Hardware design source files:
____________________

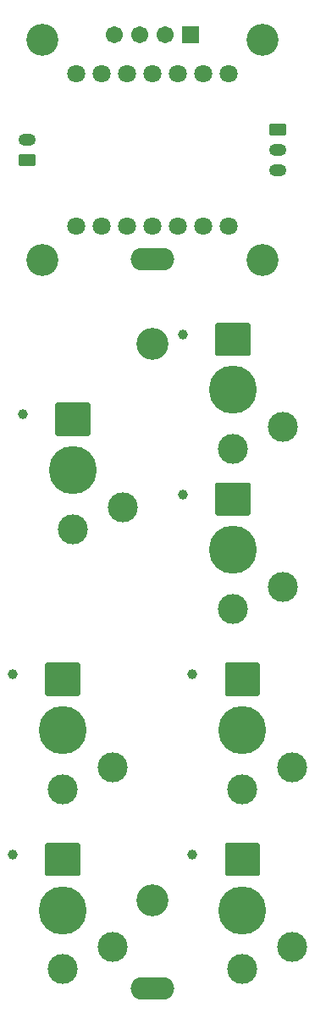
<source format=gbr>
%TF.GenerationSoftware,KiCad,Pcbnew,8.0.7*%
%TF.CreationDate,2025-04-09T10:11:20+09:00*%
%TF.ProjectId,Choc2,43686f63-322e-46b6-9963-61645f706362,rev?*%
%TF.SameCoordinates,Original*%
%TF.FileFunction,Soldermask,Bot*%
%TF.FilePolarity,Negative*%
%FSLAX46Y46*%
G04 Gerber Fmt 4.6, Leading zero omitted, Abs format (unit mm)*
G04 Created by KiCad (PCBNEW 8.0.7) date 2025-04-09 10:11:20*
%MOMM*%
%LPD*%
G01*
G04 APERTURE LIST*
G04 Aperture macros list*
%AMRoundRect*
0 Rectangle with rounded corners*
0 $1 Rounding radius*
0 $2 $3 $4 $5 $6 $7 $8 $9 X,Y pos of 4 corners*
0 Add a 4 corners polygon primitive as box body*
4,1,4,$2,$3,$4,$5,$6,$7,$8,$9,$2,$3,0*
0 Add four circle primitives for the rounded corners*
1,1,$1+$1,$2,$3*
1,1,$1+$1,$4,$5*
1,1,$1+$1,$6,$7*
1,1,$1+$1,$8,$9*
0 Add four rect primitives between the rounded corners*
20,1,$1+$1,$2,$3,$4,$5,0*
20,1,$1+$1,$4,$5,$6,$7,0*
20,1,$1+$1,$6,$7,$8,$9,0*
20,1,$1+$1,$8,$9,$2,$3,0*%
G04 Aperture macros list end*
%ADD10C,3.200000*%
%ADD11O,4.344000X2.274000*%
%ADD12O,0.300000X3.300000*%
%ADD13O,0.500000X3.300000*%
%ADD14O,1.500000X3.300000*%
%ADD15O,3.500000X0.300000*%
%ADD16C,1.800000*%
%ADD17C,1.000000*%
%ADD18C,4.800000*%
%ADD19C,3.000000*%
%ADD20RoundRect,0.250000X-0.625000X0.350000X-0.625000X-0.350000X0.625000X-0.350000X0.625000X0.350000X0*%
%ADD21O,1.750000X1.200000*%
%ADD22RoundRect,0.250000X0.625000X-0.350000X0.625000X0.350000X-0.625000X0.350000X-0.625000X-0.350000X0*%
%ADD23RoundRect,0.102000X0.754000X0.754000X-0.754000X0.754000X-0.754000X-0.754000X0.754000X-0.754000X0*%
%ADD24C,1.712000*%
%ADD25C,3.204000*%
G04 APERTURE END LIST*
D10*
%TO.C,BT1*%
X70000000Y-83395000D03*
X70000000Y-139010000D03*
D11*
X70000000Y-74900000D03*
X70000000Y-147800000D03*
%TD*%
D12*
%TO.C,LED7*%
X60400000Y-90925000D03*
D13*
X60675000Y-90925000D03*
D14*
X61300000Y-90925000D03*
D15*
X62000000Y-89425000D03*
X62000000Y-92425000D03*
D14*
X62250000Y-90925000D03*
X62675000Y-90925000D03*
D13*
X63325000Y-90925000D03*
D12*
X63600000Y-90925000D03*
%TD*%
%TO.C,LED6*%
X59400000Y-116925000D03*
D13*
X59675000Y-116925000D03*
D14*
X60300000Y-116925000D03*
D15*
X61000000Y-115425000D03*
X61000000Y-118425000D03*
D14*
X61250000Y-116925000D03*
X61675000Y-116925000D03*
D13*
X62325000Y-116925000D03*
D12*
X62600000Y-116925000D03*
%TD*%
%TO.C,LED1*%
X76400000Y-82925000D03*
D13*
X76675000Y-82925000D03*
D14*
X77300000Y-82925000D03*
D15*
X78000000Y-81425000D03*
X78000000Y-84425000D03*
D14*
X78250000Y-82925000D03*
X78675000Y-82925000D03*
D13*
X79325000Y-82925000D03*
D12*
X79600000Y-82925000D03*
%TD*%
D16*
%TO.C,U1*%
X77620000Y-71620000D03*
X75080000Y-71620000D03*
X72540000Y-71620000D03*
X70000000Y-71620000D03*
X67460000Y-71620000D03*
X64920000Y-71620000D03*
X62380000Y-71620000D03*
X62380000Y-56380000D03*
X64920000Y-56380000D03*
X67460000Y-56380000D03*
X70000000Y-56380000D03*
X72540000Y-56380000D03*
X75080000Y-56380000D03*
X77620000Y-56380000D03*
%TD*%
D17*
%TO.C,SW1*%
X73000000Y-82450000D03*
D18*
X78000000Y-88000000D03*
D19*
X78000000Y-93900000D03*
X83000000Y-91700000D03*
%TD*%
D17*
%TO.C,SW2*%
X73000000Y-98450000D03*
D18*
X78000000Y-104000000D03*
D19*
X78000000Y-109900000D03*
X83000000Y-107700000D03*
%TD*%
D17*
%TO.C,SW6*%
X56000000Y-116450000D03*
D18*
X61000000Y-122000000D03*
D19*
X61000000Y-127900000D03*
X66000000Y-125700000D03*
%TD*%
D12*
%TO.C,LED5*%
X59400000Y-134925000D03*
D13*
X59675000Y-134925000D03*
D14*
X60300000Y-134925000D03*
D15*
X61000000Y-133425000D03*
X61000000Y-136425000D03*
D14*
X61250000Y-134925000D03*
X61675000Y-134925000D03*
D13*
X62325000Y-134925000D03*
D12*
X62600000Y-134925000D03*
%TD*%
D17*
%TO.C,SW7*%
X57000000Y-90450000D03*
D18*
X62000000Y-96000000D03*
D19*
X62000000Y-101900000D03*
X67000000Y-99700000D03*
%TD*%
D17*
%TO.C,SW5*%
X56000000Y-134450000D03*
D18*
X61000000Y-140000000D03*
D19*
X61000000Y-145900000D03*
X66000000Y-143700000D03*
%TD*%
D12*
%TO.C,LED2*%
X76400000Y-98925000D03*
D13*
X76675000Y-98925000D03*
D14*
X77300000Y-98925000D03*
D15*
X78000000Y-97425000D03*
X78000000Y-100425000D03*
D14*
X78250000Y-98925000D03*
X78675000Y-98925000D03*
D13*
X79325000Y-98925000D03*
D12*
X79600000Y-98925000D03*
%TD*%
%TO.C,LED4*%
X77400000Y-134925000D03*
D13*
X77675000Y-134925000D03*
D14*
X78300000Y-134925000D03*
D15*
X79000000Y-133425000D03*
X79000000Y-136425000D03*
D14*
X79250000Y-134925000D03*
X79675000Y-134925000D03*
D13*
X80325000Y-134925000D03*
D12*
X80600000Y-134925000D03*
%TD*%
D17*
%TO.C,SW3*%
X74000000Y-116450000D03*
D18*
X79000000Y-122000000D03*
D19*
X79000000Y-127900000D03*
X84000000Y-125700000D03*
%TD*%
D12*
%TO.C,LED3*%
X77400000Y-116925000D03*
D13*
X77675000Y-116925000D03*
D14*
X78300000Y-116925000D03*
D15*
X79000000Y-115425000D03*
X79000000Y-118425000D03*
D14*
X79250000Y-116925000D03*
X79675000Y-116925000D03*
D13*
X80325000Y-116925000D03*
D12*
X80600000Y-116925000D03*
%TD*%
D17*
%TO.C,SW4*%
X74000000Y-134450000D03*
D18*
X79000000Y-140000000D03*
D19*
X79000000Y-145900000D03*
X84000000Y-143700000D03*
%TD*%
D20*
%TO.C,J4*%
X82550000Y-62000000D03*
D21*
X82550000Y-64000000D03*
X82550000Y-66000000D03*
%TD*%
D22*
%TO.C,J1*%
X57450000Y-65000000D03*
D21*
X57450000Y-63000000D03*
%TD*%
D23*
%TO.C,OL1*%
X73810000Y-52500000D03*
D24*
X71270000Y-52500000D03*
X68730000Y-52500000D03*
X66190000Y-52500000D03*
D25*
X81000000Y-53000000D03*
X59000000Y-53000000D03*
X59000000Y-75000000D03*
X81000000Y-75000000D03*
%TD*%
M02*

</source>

____________________

WHAT YOU WILL DO
Transcribe the records word for word and include no pictures.

TASK RESULT
<source format=gbr>
%TF.GenerationSoftware,KiCad,Pcbnew,8.0.7*%
%TF.CreationDate,2025-04-09T10:11:20+09:00*%
%TF.ProjectId,Choc2,43686f63-322e-46b6-9963-61645f706362,rev?*%
%TF.SameCoordinates,Original*%
%TF.FileFunction,Soldermask,Bot*%
%TF.FilePolarity,Negative*%
%FSLAX46Y46*%
G04 Gerber Fmt 4.6, Leading zero omitted, Abs format (unit mm)*
G04 Created by KiCad (PCBNEW 8.0.7) date 2025-04-09 10:11:20*
%MOMM*%
%LPD*%
G01*
G04 APERTURE LIST*
G04 Aperture macros list*
%AMRoundRect*
0 Rectangle with rounded corners*
0 $1 Rounding radius*
0 $2 $3 $4 $5 $6 $7 $8 $9 X,Y pos of 4 corners*
0 Add a 4 corners polygon primitive as box body*
4,1,4,$2,$3,$4,$5,$6,$7,$8,$9,$2,$3,0*
0 Add four circle primitives for the rounded corners*
1,1,$1+$1,$2,$3*
1,1,$1+$1,$4,$5*
1,1,$1+$1,$6,$7*
1,1,$1+$1,$8,$9*
0 Add four rect primitives between the rounded corners*
20,1,$1+$1,$2,$3,$4,$5,0*
20,1,$1+$1,$4,$5,$6,$7,0*
20,1,$1+$1,$6,$7,$8,$9,0*
20,1,$1+$1,$8,$9,$2,$3,0*%
G04 Aperture macros list end*
%ADD10C,3.200000*%
%ADD11O,4.344000X2.274000*%
%ADD12O,0.300000X3.300000*%
%ADD13O,0.500000X3.300000*%
%ADD14O,1.500000X3.300000*%
%ADD15O,3.500000X0.300000*%
%ADD16C,1.800000*%
%ADD17C,1.000000*%
%ADD18C,4.800000*%
%ADD19C,3.000000*%
%ADD20RoundRect,0.250000X-0.625000X0.350000X-0.625000X-0.350000X0.625000X-0.350000X0.625000X0.350000X0*%
%ADD21O,1.750000X1.200000*%
%ADD22RoundRect,0.250000X0.625000X-0.350000X0.625000X0.350000X-0.625000X0.350000X-0.625000X-0.350000X0*%
%ADD23RoundRect,0.102000X0.754000X0.754000X-0.754000X0.754000X-0.754000X-0.754000X0.754000X-0.754000X0*%
%ADD24C,1.712000*%
%ADD25C,3.204000*%
G04 APERTURE END LIST*
D10*
%TO.C,BT1*%
X70000000Y-83395000D03*
X70000000Y-139010000D03*
D11*
X70000000Y-74900000D03*
X70000000Y-147800000D03*
%TD*%
D12*
%TO.C,LED7*%
X60400000Y-90925000D03*
D13*
X60675000Y-90925000D03*
D14*
X61300000Y-90925000D03*
D15*
X62000000Y-89425000D03*
X62000000Y-92425000D03*
D14*
X62250000Y-90925000D03*
X62675000Y-90925000D03*
D13*
X63325000Y-90925000D03*
D12*
X63600000Y-90925000D03*
%TD*%
%TO.C,LED6*%
X59400000Y-116925000D03*
D13*
X59675000Y-116925000D03*
D14*
X60300000Y-116925000D03*
D15*
X61000000Y-115425000D03*
X61000000Y-118425000D03*
D14*
X61250000Y-116925000D03*
X61675000Y-116925000D03*
D13*
X62325000Y-116925000D03*
D12*
X62600000Y-116925000D03*
%TD*%
%TO.C,LED1*%
X76400000Y-82925000D03*
D13*
X76675000Y-82925000D03*
D14*
X77300000Y-82925000D03*
D15*
X78000000Y-81425000D03*
X78000000Y-84425000D03*
D14*
X78250000Y-82925000D03*
X78675000Y-82925000D03*
D13*
X79325000Y-82925000D03*
D12*
X79600000Y-82925000D03*
%TD*%
D16*
%TO.C,U1*%
X77620000Y-71620000D03*
X75080000Y-71620000D03*
X72540000Y-71620000D03*
X70000000Y-71620000D03*
X67460000Y-71620000D03*
X64920000Y-71620000D03*
X62380000Y-71620000D03*
X62380000Y-56380000D03*
X64920000Y-56380000D03*
X67460000Y-56380000D03*
X70000000Y-56380000D03*
X72540000Y-56380000D03*
X75080000Y-56380000D03*
X77620000Y-56380000D03*
%TD*%
D17*
%TO.C,SW1*%
X73000000Y-82450000D03*
D18*
X78000000Y-88000000D03*
D19*
X78000000Y-93900000D03*
X83000000Y-91700000D03*
%TD*%
D17*
%TO.C,SW2*%
X73000000Y-98450000D03*
D18*
X78000000Y-104000000D03*
D19*
X78000000Y-109900000D03*
X83000000Y-107700000D03*
%TD*%
D17*
%TO.C,SW6*%
X56000000Y-116450000D03*
D18*
X61000000Y-122000000D03*
D19*
X61000000Y-127900000D03*
X66000000Y-125700000D03*
%TD*%
D12*
%TO.C,LED5*%
X59400000Y-134925000D03*
D13*
X59675000Y-134925000D03*
D14*
X60300000Y-134925000D03*
D15*
X61000000Y-133425000D03*
X61000000Y-136425000D03*
D14*
X61250000Y-134925000D03*
X61675000Y-134925000D03*
D13*
X62325000Y-134925000D03*
D12*
X62600000Y-134925000D03*
%TD*%
D17*
%TO.C,SW7*%
X57000000Y-90450000D03*
D18*
X62000000Y-96000000D03*
D19*
X62000000Y-101900000D03*
X67000000Y-99700000D03*
%TD*%
D17*
%TO.C,SW5*%
X56000000Y-134450000D03*
D18*
X61000000Y-140000000D03*
D19*
X61000000Y-145900000D03*
X66000000Y-143700000D03*
%TD*%
D12*
%TO.C,LED2*%
X76400000Y-98925000D03*
D13*
X76675000Y-98925000D03*
D14*
X77300000Y-98925000D03*
D15*
X78000000Y-97425000D03*
X78000000Y-100425000D03*
D14*
X78250000Y-98925000D03*
X78675000Y-98925000D03*
D13*
X79325000Y-98925000D03*
D12*
X79600000Y-98925000D03*
%TD*%
%TO.C,LED4*%
X77400000Y-134925000D03*
D13*
X77675000Y-134925000D03*
D14*
X78300000Y-134925000D03*
D15*
X79000000Y-133425000D03*
X79000000Y-136425000D03*
D14*
X79250000Y-134925000D03*
X79675000Y-134925000D03*
D13*
X80325000Y-134925000D03*
D12*
X80600000Y-134925000D03*
%TD*%
D17*
%TO.C,SW3*%
X74000000Y-116450000D03*
D18*
X79000000Y-122000000D03*
D19*
X79000000Y-127900000D03*
X84000000Y-125700000D03*
%TD*%
D12*
%TO.C,LED3*%
X77400000Y-116925000D03*
D13*
X77675000Y-116925000D03*
D14*
X78300000Y-116925000D03*
D15*
X79000000Y-115425000D03*
X79000000Y-118425000D03*
D14*
X79250000Y-116925000D03*
X79675000Y-116925000D03*
D13*
X80325000Y-116925000D03*
D12*
X80600000Y-116925000D03*
%TD*%
D17*
%TO.C,SW4*%
X74000000Y-134450000D03*
D18*
X79000000Y-140000000D03*
D19*
X79000000Y-145900000D03*
X84000000Y-143700000D03*
%TD*%
D20*
%TO.C,J4*%
X82550000Y-62000000D03*
D21*
X82550000Y-64000000D03*
X82550000Y-66000000D03*
%TD*%
D22*
%TO.C,J1*%
X57450000Y-65000000D03*
D21*
X57450000Y-63000000D03*
%TD*%
D23*
%TO.C,OL1*%
X73810000Y-52500000D03*
D24*
X71270000Y-52500000D03*
X68730000Y-52500000D03*
X66190000Y-52500000D03*
D25*
X81000000Y-53000000D03*
X59000000Y-53000000D03*
X59000000Y-75000000D03*
X81000000Y-75000000D03*
%TD*%
M02*

</source>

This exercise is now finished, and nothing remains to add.